The moment the vaccine gets to the masses, offices will open back up in full. And the pent-up demand and excitement to be back in person will bubble over and create a surge in everyone showing up and being at the office. This champagne moment will wean off over the course of the year and by the end of 2021, people will be looking and wanting a balance between the good of remote and the good of in-person.

  1. Companies are going to put an even greater emphasis on culture and employee satisfaction

The pandemic separated the “good” firms from the “great” firms. The “great” firms saw themselves winning tons of praise from their employees about how they handled communication and strategy during the pandemic. Whereas the “good” firms have some employees still slighted a bit in terms of how things were handled. The firms that were “great” will look to build on that and have an opportunity to carry that momentum throughout 2021 to create even more committed and dedicated employees. While the firms that did a “good” job will be forced to make up for that effort. The “good” firms will see higher attrition and it will be a wakeup call to management.

  1. The digitization of our industry will continue evolving at warp speeds

New business and technologies focused on serving the wealth management industry will emerge in 2021. And the desire by leadership teams and management will be elevated to test out new technologies and digital experiences. We will see the adoption of simple things like video conferencing and digital paperwork continue to grow in 2021. But we will also see firms become more open to newer ideas. The word of caution for firms here is to know “why” you are wanting these new tools. What was it during the pandemic that made you believe you needed the solution? And what do you want out of the solution? If you don’t have clarity there, then this is more of a shiny ball effect than an opportunity to really set your firm and client experience apart.

5 Random Predictions for 2021

To wrap things up, I always find it fun to make predictions for 2021. Some of these are bigger and less obvious than others. But they all should have an impact on our industry in some way.

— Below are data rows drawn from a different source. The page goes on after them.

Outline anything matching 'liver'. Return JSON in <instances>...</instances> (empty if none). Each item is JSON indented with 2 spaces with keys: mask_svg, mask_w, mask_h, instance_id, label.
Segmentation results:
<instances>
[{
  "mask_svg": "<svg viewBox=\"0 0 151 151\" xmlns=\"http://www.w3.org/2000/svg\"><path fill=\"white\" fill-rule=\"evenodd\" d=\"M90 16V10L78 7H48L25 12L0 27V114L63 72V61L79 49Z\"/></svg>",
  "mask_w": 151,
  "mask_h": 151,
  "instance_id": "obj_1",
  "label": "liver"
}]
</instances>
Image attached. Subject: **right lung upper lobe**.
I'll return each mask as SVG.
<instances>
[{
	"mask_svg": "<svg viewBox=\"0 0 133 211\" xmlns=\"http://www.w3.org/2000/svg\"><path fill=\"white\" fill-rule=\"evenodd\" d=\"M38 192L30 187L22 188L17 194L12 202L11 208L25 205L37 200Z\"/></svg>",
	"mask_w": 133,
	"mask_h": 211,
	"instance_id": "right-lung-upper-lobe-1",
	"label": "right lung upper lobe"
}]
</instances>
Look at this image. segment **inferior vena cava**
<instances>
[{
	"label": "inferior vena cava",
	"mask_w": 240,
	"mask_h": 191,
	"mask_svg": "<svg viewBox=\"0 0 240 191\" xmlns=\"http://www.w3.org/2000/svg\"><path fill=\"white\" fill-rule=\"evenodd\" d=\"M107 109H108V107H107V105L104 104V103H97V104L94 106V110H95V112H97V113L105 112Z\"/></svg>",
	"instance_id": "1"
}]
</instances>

As it goes with every person that makes predictions in our industry, I will only talk about the ones that I got correct and will look to file away the incorrect ones in a place far, far away.

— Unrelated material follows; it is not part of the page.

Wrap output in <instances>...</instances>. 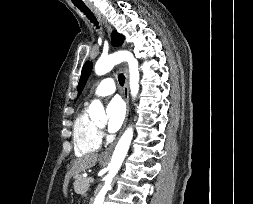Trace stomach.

Enjoy these! And be sure to send me some of your predictions for 2021.

  1. RIA channel growth will accelerate. This will be seen from the greatest number of brokers transitioning to RIAs ever seen.
    a. Thoughts: 2020 made brokers see that they can do this on their own.
  2. A separate custody player will emerge to compete with the Big 3
    a. Thoughts: 2020 was about the “Schwabitrade” merger. 2021 will be about a major player wanting to take some market share, in a major way, from Schwab, Fidelity and Pershing.
  3. You will attend an in-person financial conference in the 2nd half of 2021. And attendance will be near record highs.
    a. Thoughts: With a vaccine delivered to the masses in the first half of the year, there will be pent up demand to be in person and seeing our peers. Conferences will back… strong in 2021.
  4. Margins (on average) will contract YoY for financial advisory firms
    a. Thoughts: AUM should go up, but costs of attrition, hiring and new technology will lead to firms seeing margins come down YoY
  5. Robinhood and Betterment will go public
    a. Thoughts: I’m making this prediction harder by having two names, but it’s just time! Venture capitalists want some money back and it seems this is their easiest route.

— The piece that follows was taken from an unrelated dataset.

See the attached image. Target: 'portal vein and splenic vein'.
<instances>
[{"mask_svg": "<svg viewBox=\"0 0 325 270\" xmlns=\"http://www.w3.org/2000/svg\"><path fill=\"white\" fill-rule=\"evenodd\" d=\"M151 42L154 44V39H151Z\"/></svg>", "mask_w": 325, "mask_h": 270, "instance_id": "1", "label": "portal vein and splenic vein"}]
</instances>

So, there you have it. From what we learned in 2020 personally and professionally to what our industry will look like next year and sprinkling in some predictions… we are putting a bow on 2020.

Sometimes at year end we look back and wonder where the year went. This year won’t be like that. This year is one you look back and wonder what took so long, let’s go. But don’t let the desire to get to 2021 keep you from taking some really valuable lessons from 2020.

As Theodor Seuss Geisel said, when something bad happens we have three choices. And the one I hope we all choose is to let it strengthen us going forward. Bye 2020. Hello 2021!